## [EXTRAIT CHOISI]
Sarkozy en trois actes
Un
an après avoir appelé à voter pour lui, The Economist tente un premier
bilan de l'action du président français. Le verdict ? Peut beaucoup mieux
faire…
Pour
résumer un an de présidence Sarkozy, The Economist use de la métaphore théâtrale.
Selon l'hebdomadaire britannique, il y aurait eu trois actes bien remplis. Le
premier serait celui du "président électrisant". C'est l'immédiat
après-victoire, lorsque Sarkozy courait à Manhattan en tee-shirt, quand il
composait un gouvernement féminisé, rajeuni et où les "minorités
visibles" occupaient des responsabilités inédites. C'est l'époque des
réformes rondement menées (autonomie des universités, régimes spéciaux de
retraite, minitraité européen) et du franc parler.
L'acte II, toujours selon The Economist, est beaucoup moins flatteur :
c'est celui de l'humiliation. Une période sombre de divorce express,
d'exhibitionnisme vacancier, de yachts luxueux et d'un remariage qui a plus
alimenté la presse du cœur que les chroniques politiques. C'est l'époque de la
plongée des sondages en eaux (très) profondes et du fameux surnom qui depuis
lui colle à la peau : le "président bling-bling".
Le troisième acte vient, lui, à peine de commencer. C'est l'ère de la
présidentialisation du président. D'un coup, les costumes se sont faits plus
sages, les inaugurations solennelles se sont multipliées, et l'on a même pu
entendre celui qui ne doute de rien s'excuser en direct à la télévision pour
des "couacs" que lui et son gouvernement auraient commis.
Pourtant, ajoute l'hebdomadaire britannique, il est difficile de juger un homme
d'Etat en un an d'exercice du pouvoir. "Margaret Thatcher n'a commencé à
privatiser ou à affronter les syndicats qu'au début de son second mandat. Et,
pour être tout à fait juste, il faut dire que Nicolas Sarkozy a plus réformé en
un an que son prédécesseur en douze". Même si "ces réformes sont
moins radicales qu'attendu".

## [TRAVAIL DEMANDÉ]
- 1) Recopiez à l'identique les enregistrements, depuis leur tout début jusqu'à la ligne contenant « 26: (976, 541) » comprise, en omettant les images.
- 2) Poursuivez l'article sur la première année de présidence de Nicolas Sarkozy à partir de l'endroit où il s'arrête.

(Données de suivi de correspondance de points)
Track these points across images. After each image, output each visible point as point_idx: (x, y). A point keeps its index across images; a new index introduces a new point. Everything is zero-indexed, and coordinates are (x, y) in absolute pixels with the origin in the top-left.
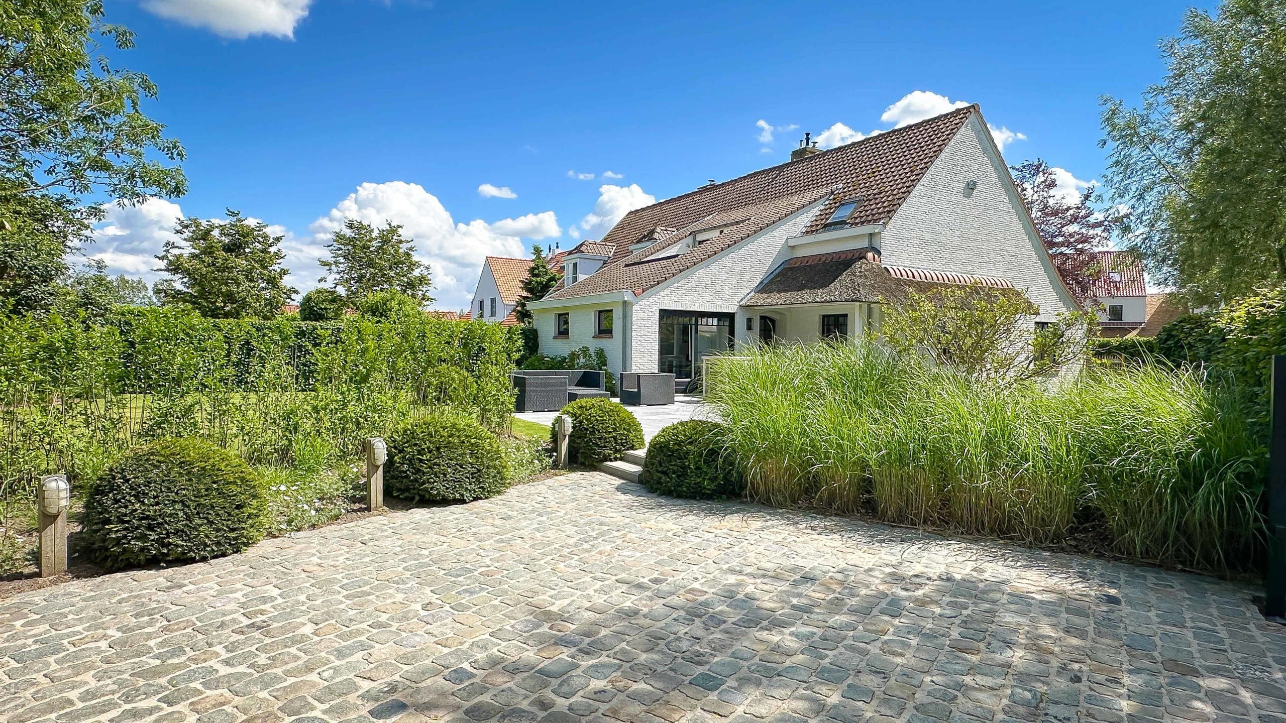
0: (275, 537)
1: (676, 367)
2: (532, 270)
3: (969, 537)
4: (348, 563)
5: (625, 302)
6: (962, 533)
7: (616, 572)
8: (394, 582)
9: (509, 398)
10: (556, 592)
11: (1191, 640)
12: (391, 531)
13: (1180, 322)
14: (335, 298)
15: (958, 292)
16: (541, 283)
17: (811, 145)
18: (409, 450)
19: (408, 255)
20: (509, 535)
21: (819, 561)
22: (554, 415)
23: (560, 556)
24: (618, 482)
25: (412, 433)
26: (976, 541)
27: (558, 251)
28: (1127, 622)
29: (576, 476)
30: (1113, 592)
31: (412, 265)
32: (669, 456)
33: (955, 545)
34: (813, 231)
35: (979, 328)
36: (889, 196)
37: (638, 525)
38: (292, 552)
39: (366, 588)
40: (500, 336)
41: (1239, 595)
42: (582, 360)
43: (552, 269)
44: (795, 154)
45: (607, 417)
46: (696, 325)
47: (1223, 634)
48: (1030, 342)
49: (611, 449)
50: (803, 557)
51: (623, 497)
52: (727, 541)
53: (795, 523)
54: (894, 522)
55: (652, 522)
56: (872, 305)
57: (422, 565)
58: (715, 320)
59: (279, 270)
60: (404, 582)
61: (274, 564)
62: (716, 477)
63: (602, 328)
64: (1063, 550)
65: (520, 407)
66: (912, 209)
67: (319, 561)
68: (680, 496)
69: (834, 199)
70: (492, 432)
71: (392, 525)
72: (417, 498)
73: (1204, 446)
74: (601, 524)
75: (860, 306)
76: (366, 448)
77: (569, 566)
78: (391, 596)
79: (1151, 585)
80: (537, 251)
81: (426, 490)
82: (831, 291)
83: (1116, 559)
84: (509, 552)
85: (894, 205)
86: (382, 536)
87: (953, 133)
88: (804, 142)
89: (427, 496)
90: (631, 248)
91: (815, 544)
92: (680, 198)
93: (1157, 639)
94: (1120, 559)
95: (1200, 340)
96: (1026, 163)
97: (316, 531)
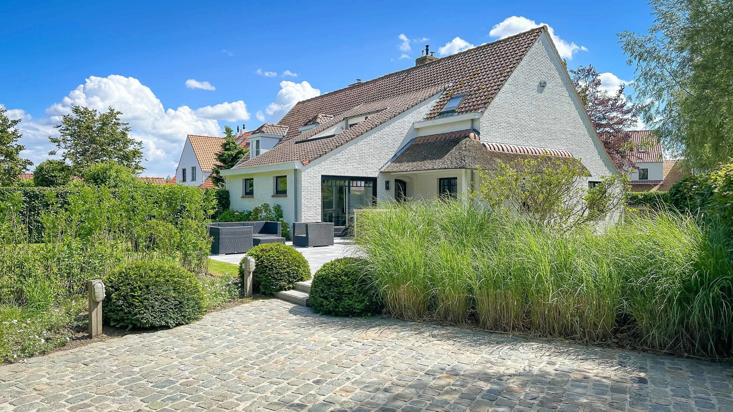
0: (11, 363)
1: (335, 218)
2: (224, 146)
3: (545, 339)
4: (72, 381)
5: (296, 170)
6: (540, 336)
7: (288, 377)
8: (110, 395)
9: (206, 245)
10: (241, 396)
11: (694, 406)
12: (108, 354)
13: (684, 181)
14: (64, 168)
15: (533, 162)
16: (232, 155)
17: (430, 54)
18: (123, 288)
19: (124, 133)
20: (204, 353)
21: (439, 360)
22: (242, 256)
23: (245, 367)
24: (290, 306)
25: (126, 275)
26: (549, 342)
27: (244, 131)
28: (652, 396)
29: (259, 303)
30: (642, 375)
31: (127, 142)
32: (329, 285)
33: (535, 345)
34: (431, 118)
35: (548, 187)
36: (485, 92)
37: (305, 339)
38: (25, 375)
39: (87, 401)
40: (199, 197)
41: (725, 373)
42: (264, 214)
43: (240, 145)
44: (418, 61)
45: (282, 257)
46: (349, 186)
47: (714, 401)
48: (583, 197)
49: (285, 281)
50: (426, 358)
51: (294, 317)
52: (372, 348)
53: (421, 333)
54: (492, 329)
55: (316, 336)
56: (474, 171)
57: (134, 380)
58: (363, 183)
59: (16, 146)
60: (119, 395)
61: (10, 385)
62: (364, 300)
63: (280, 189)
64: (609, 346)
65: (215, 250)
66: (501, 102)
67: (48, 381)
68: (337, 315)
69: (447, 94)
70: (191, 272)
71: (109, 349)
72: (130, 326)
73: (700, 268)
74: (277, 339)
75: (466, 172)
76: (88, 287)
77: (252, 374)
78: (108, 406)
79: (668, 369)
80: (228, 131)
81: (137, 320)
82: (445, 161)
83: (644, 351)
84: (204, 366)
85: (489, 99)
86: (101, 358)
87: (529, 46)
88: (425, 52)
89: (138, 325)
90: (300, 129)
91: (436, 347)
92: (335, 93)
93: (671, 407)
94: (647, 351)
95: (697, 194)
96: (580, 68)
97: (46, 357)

## [RÉPONSES DE L'EXERCICE]
- 1)
Track these points across images. After each image, output each visible point as point_idx: (x, y). A point keeps its index across images; a new index introduces a new point. Everything is zero-indexed, and coordinates are (x, y) in absolute pixels with the origin in the top-left.
0: (275, 537)
1: (676, 367)
2: (532, 270)
3: (969, 537)
4: (348, 563)
5: (625, 302)
6: (962, 533)
7: (616, 572)
8: (394, 582)
9: (509, 398)
10: (556, 592)
11: (1191, 640)
12: (391, 531)
13: (1180, 322)
14: (335, 298)
15: (958, 292)
16: (541, 283)
17: (811, 145)
18: (409, 450)
19: (408, 255)
20: (509, 535)
21: (819, 561)
22: (554, 415)
23: (560, 556)
24: (618, 482)
25: (412, 433)
26: (976, 541)

- 2)
The Economist prend pour exemple le marché de l'emploi. "La seule
nouveauté de l'accord passé entre patrons et syndicats est la possibilité d'une
séparation à l'amiable entre le salarié et son employeur. Aujourd'hui, 30 % des
licenciements finissent devant les prud'hommes et 70 % des jugements sont
défavorables aux entrepreneurs. Mais la réforme laisse de côté deux contraintes
bien plus fortes du marché français du travail : les règles qui empêchent de
licencier lorsque l'entreprise fait des bénéfices et la semaine de 35
heures."
Le problème est qu'il y a encore beaucoup à faire et que "le président ne
peut plus compter sur sa popularité pour passer outre les conservatismes".
De plus, "la situation internationale rattrape la France et réduit ses
marges de manœuvre. La promesse de Sarkozy de réduire le poids de la dépense
publique semble déjà passée par pertes et profits."
Enfin, il y a cette exception française qui rend tout difficile : "Alors
que la France compte quelques-unes des entreprises les plus mondialisées de la
planète, les Français continuent de craindre la mondialisation. Un récent
sondage montre que seuls 41 % d'entre eux jugent positivement l'économie de
marché, contre 59 % des Britanniques. En clair, les Français ont besoin qu'on
leur explique que la France n'est pas seulement victime du capitalisme
globalisé, mais qu'elle en est bien un des principaux bénéficiaires."
Le conseil de The Economist ? "Ecouter son ami Tony Blair qui, en
2005, après huit années passées à Downing Street, expliquait que lorsqu'il
repensait à ses réformes, il s'en voulait toujours de ne pas avoir été plus
loin."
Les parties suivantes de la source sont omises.